YOUR ASSIGNMENT -
Reproduce verbatim the lines of the records from the line containing "loneta orgánica y" up to and including the line containing "du bâtiment dispose".
+ + + + +
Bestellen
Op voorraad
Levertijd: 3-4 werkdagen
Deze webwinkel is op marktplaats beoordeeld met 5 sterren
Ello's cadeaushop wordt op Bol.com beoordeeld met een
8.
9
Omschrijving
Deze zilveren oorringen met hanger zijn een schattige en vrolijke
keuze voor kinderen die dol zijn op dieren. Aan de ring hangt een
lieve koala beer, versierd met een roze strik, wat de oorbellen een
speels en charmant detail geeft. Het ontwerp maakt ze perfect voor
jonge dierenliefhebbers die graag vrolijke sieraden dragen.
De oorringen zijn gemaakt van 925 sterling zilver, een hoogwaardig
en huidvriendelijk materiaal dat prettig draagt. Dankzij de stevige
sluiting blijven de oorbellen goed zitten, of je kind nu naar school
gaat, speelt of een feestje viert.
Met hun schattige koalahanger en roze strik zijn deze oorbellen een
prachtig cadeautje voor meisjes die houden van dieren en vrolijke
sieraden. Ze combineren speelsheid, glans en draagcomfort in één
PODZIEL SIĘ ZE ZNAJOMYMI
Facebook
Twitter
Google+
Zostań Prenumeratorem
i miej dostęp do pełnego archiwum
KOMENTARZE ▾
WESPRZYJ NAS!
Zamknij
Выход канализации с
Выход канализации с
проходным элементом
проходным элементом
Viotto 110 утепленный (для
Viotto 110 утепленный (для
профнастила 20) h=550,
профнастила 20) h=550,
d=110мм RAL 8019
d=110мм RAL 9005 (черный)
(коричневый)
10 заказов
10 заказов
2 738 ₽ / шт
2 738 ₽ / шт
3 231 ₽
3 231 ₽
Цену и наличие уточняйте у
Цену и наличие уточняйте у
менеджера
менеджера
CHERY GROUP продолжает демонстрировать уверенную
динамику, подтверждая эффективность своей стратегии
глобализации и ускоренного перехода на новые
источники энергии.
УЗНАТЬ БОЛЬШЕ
+ + + + +
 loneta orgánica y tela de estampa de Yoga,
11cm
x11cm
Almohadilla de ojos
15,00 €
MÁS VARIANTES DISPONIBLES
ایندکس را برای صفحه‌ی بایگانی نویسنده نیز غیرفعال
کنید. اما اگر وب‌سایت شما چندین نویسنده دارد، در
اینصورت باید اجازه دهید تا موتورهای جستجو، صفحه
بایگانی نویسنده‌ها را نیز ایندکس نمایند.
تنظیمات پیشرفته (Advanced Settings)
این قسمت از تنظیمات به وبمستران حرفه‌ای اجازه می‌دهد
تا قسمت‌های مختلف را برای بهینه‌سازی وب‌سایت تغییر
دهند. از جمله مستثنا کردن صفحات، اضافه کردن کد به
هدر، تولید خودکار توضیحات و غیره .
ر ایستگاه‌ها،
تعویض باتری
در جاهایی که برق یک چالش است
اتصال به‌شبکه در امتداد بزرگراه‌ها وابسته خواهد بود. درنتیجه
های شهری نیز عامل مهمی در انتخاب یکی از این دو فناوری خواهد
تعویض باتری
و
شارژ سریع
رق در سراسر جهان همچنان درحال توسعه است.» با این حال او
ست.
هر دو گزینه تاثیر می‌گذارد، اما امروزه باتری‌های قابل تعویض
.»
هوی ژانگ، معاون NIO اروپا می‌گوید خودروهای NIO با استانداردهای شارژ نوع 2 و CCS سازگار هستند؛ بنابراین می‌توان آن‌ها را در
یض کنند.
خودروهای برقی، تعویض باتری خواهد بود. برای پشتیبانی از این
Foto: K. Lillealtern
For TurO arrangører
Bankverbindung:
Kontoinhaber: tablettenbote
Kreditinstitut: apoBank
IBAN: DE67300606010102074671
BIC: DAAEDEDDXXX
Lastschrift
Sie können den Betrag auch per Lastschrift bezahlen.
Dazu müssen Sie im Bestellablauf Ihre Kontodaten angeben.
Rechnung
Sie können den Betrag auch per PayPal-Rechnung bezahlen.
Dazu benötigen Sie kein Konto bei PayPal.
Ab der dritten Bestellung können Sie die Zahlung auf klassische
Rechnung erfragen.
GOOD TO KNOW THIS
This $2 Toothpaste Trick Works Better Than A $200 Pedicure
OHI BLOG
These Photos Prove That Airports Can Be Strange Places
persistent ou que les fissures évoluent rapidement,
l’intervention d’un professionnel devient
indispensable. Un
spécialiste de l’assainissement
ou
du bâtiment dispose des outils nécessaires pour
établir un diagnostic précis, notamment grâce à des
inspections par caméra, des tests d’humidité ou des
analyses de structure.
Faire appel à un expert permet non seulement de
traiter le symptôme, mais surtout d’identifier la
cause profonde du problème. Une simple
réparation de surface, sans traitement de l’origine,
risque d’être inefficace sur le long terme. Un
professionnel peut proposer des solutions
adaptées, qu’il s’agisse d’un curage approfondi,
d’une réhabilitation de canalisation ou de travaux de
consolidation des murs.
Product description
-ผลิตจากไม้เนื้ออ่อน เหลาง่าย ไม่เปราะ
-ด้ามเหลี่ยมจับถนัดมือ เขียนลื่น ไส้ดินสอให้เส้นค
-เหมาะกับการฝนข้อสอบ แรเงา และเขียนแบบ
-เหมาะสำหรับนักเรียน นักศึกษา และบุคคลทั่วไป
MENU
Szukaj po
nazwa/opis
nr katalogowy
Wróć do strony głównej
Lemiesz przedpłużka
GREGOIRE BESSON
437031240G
+ + + + +
WRITTEN SOLUTION -
 loneta orgánica y tela de estampa de Yoga,
11cm
x11cm
Almohadilla de ojos
15,00 €
MÁS VARIANTES DISPONIBLES
ایندکس را برای صفحه‌ی بایگانی نویسنده نیز غیرفعال
کنید. اما اگر وب‌سایت شما چندین نویسنده دارد، در
اینصورت باید اجازه دهید تا موتورهای جستجو، صفحه
بایگانی نویسنده‌ها را نیز ایندکس نمایند.
تنظیمات پیشرفته (Advanced Settings)
این قسمت از تنظیمات به وبمستران حرفه‌ای اجازه می‌دهد
تا قسمت‌های مختلف را برای بهینه‌سازی وب‌سایت تغییر
دهند. از جمله مستثنا کردن صفحات، اضافه کردن کد به
هدر، تولید خودکار توضیحات و غیره .
ر ایستگاه‌ها،
تعویض باتری
در جاهایی که برق یک چالش است
اتصال به‌شبکه در امتداد بزرگراه‌ها وابسته خواهد بود. درنتیجه
های شهری نیز عامل مهمی در انتخاب یکی از این دو فناوری خواهد
تعویض باتری
و
شارژ سریع
رق در سراسر جهان همچنان درحال توسعه است.» با این حال او
ست.
هر دو گزینه تاثیر می‌گذارد، اما امروزه باتری‌های قابل تعویض
.»
هوی ژانگ، معاون NIO اروپا می‌گوید خودروهای NIO با استانداردهای شارژ نوع 2 و CCS سازگار هستند؛ بنابراین می‌توان آن‌ها را در
یض کنند.
خودروهای برقی، تعویض باتری خواهد بود. برای پشتیبانی از این
Foto: K. Lillealtern
For TurO arrangører
Bankverbindung:
Kontoinhaber: tablettenbote
Kreditinstitut: apoBank
IBAN: DE67300606010102074671
BIC: DAAEDEDDXXX
Lastschrift
Sie können den Betrag auch per Lastschrift bezahlen.
Dazu müssen Sie im Bestellablauf Ihre Kontodaten angeben.
Rechnung
Sie können den Betrag auch per PayPal-Rechnung bezahlen.
Dazu benötigen Sie kein Konto bei PayPal.
Ab der dritten Bestellung können Sie die Zahlung auf klassische
Rechnung erfragen.
GOOD TO KNOW THIS
This $2 Toothpaste Trick Works Better Than A $200 Pedicure
OHI BLOG
These Photos Prove That Airports Can Be Strange Places
persistent ou que les fissures évoluent rapidement,
l’intervention d’un professionnel devient
indispensable. Un
spécialiste de l’assainissement
ou
du bâtiment dispose des outils nécessaires pour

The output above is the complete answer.